Your assignment: Each line of the listing below that includes "Next" should be reported.

^^^^^^^^

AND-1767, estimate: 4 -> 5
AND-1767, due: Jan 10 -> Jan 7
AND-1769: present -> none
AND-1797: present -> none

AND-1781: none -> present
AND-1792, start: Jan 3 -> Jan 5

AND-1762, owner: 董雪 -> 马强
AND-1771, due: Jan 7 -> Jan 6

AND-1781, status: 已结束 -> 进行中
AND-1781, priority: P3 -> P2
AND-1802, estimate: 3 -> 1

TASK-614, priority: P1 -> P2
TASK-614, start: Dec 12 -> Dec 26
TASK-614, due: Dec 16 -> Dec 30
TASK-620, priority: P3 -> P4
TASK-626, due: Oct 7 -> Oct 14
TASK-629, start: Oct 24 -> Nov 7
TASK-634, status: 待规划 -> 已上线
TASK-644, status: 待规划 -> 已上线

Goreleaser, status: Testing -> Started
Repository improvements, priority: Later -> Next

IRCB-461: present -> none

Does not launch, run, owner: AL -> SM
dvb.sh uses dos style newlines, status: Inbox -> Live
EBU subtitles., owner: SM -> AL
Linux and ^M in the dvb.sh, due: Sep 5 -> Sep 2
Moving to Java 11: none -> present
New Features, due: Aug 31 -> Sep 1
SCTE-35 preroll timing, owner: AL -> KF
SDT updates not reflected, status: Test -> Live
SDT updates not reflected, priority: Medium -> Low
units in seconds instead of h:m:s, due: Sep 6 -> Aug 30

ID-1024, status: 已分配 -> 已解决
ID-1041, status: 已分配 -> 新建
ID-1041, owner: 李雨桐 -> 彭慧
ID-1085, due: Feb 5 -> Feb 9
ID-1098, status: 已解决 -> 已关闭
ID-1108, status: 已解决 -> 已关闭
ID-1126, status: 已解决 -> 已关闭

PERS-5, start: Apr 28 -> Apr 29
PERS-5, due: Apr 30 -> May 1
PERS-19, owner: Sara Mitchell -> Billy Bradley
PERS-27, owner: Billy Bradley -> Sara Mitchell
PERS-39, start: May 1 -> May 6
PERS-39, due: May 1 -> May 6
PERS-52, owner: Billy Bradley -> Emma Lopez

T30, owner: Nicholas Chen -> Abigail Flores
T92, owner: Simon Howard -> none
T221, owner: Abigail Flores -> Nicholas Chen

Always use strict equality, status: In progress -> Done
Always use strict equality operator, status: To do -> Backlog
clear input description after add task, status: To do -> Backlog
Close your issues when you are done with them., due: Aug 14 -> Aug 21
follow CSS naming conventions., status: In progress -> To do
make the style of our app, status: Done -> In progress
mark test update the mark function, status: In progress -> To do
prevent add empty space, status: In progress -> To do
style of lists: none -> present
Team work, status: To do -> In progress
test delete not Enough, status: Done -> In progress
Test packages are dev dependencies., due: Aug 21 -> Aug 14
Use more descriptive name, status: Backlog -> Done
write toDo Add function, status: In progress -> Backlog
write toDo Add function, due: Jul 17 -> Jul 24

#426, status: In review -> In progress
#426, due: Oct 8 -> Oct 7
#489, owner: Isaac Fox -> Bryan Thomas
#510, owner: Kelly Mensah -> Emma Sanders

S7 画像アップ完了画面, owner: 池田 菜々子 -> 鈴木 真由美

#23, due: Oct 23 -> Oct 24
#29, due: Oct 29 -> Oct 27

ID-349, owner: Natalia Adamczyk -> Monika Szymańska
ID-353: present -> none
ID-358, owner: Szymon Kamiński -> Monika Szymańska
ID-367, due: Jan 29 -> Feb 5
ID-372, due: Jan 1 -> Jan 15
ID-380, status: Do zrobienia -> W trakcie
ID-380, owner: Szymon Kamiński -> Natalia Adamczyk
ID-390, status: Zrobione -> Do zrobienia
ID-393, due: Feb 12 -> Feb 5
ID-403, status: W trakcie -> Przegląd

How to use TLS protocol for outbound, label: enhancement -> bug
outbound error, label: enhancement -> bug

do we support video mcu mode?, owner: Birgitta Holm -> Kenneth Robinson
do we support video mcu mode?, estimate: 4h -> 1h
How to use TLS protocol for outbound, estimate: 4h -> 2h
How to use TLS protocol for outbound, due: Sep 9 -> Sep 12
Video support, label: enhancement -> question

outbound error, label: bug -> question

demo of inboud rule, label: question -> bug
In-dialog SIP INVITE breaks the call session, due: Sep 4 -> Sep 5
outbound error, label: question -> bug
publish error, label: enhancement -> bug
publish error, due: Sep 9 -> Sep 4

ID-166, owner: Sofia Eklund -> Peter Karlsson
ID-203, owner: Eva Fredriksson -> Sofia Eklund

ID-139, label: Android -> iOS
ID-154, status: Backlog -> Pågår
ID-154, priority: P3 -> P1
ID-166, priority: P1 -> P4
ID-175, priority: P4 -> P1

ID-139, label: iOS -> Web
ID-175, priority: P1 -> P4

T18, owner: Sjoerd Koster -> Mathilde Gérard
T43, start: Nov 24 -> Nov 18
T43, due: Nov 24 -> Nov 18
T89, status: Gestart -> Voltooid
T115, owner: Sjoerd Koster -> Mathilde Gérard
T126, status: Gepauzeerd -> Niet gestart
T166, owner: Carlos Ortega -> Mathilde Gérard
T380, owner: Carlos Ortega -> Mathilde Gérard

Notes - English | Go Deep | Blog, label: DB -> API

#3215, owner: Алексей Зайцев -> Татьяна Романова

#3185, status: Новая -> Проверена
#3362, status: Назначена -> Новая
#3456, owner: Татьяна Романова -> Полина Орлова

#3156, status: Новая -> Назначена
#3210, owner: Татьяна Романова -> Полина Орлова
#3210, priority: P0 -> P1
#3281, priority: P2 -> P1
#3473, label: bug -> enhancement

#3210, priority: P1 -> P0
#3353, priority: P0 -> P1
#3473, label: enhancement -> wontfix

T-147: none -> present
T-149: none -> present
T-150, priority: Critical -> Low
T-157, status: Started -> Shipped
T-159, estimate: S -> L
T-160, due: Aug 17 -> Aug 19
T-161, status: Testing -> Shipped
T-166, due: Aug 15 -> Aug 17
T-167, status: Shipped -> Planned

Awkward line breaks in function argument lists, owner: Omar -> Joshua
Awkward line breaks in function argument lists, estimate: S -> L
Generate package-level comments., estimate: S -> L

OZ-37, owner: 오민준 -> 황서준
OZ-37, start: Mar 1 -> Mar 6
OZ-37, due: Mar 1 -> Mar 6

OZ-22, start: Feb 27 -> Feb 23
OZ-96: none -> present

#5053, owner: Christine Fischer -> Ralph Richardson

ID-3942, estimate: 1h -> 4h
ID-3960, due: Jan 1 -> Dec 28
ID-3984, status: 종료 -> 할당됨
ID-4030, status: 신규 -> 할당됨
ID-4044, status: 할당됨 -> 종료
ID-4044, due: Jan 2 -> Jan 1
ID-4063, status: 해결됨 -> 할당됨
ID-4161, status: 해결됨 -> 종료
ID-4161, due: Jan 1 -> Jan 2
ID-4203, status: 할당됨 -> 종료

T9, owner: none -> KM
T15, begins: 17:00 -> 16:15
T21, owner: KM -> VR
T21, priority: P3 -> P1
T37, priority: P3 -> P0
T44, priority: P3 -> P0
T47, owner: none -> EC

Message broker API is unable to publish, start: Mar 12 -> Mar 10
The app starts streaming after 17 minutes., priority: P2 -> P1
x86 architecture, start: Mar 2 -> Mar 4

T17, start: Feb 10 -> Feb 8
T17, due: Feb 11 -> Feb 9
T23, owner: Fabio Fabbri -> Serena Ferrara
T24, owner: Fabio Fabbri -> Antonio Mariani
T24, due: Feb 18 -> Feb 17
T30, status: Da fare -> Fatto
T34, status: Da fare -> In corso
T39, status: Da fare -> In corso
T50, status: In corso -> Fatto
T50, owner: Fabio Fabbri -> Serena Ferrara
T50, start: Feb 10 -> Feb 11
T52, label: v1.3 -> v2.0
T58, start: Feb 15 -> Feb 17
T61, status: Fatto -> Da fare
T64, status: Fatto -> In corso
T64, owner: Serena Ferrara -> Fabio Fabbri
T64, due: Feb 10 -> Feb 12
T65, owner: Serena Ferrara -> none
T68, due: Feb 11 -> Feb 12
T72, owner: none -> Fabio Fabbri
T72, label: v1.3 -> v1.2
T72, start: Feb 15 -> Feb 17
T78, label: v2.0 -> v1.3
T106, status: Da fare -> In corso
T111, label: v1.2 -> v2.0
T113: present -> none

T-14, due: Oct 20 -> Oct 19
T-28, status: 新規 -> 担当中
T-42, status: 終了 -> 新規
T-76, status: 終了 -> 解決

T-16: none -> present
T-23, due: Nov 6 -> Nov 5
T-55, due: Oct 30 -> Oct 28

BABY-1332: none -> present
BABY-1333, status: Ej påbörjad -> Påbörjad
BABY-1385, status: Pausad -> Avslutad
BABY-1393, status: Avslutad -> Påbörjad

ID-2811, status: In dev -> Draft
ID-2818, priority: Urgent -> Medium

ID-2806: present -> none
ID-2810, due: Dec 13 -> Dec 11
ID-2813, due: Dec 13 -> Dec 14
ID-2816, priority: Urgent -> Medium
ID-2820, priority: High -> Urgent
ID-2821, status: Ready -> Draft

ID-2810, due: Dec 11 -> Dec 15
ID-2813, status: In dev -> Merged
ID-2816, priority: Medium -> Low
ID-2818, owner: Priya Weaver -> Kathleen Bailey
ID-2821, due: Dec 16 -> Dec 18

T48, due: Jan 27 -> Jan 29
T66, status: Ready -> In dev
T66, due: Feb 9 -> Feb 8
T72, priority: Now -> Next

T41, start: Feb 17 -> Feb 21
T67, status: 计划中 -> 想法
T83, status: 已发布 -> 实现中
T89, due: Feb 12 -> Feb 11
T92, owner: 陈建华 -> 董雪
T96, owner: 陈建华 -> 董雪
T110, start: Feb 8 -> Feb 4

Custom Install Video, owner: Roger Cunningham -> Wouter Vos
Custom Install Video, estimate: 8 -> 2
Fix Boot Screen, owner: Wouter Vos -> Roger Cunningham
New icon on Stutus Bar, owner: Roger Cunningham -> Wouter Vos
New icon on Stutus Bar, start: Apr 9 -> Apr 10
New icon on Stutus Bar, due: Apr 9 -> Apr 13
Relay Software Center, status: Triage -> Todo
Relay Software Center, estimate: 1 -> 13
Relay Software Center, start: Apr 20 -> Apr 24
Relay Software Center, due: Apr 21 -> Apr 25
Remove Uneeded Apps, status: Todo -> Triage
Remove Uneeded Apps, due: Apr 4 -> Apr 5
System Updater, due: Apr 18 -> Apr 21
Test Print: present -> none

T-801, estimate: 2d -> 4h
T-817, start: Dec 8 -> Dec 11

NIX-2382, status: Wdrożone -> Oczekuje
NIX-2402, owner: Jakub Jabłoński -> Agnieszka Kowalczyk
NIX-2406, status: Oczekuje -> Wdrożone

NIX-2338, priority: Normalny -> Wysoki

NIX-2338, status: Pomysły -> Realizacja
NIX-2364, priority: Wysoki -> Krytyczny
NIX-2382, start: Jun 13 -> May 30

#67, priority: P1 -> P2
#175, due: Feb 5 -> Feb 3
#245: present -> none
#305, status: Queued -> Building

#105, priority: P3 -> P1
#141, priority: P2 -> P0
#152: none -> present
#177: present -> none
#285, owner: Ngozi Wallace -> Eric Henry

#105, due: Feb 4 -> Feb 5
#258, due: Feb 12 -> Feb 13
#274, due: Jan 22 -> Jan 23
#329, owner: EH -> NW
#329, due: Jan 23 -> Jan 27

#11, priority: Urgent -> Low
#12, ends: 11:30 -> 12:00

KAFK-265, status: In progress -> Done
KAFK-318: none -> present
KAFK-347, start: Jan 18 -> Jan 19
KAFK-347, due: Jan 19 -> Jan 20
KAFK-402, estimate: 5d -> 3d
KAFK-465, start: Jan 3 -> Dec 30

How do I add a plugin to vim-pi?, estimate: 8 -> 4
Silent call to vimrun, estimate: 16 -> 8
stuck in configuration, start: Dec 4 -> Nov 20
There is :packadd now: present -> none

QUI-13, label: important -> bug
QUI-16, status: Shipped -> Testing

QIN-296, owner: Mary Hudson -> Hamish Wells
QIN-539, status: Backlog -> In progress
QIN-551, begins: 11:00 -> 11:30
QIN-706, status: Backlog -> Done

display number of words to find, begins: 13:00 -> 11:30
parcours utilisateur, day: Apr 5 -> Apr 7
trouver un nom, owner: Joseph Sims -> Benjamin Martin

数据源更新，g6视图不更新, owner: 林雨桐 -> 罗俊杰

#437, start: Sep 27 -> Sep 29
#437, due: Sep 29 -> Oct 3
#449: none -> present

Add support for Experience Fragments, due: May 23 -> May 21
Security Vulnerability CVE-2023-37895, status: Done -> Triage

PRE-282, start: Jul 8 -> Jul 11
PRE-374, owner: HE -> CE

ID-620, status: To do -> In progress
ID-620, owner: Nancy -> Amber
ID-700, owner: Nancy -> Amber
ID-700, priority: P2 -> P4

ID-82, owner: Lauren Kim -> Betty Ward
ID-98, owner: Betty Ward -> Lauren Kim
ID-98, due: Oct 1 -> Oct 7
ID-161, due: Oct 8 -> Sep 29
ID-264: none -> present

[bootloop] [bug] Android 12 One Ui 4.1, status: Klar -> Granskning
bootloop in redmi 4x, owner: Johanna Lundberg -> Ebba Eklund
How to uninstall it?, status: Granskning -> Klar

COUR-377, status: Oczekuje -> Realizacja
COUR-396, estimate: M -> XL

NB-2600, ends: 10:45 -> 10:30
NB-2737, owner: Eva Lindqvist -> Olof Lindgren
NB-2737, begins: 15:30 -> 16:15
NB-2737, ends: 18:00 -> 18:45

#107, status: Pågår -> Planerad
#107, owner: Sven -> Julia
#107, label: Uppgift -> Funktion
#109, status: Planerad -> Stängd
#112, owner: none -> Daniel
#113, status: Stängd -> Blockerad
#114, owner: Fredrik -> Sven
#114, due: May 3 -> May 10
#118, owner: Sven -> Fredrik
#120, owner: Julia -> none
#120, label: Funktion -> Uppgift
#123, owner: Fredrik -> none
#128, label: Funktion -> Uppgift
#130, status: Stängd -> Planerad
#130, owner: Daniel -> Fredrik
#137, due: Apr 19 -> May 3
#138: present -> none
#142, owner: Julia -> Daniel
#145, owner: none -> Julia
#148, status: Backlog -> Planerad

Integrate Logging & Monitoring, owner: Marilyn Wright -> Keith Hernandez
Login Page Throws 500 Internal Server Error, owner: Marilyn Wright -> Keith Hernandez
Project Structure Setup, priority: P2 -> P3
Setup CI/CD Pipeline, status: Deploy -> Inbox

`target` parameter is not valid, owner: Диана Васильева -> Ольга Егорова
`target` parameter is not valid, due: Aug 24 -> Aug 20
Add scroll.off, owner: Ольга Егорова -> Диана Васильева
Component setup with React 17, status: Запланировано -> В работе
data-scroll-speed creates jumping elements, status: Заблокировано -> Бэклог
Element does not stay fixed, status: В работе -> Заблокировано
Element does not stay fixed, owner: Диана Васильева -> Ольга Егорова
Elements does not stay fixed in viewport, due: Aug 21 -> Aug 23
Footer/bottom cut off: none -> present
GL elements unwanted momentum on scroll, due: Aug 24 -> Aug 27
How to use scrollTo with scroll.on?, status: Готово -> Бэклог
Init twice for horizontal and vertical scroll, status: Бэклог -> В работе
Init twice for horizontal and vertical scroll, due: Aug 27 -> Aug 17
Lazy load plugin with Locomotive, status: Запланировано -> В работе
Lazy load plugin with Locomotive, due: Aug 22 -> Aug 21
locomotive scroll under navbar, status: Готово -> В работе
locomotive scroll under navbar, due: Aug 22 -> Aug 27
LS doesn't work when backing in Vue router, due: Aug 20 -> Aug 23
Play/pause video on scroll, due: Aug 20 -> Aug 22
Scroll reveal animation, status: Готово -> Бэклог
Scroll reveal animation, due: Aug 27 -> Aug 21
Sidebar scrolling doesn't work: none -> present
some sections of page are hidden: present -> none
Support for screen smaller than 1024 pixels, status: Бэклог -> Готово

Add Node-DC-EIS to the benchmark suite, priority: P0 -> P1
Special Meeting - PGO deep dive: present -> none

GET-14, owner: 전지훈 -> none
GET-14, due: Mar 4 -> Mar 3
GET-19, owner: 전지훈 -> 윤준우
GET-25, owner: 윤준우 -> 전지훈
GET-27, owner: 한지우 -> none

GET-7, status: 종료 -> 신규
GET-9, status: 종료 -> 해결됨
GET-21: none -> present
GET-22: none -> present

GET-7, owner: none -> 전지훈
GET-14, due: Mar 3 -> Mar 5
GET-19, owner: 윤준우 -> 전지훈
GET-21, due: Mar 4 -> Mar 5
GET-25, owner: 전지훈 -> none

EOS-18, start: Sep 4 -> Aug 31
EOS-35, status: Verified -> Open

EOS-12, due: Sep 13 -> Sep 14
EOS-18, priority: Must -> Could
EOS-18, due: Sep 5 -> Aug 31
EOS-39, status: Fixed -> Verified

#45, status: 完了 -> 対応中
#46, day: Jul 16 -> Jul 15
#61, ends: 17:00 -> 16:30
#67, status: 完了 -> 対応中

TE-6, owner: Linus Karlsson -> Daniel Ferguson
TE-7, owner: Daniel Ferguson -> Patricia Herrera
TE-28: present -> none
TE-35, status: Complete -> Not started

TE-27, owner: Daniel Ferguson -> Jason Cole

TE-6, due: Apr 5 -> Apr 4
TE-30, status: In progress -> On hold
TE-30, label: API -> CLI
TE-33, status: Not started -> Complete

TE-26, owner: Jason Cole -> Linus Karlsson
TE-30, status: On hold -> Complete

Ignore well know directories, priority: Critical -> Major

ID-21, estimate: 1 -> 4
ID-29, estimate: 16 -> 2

^^^^^^^^

Answer box:
Repository improvements, priority: Later -> Next
T72, priority: Now -> Next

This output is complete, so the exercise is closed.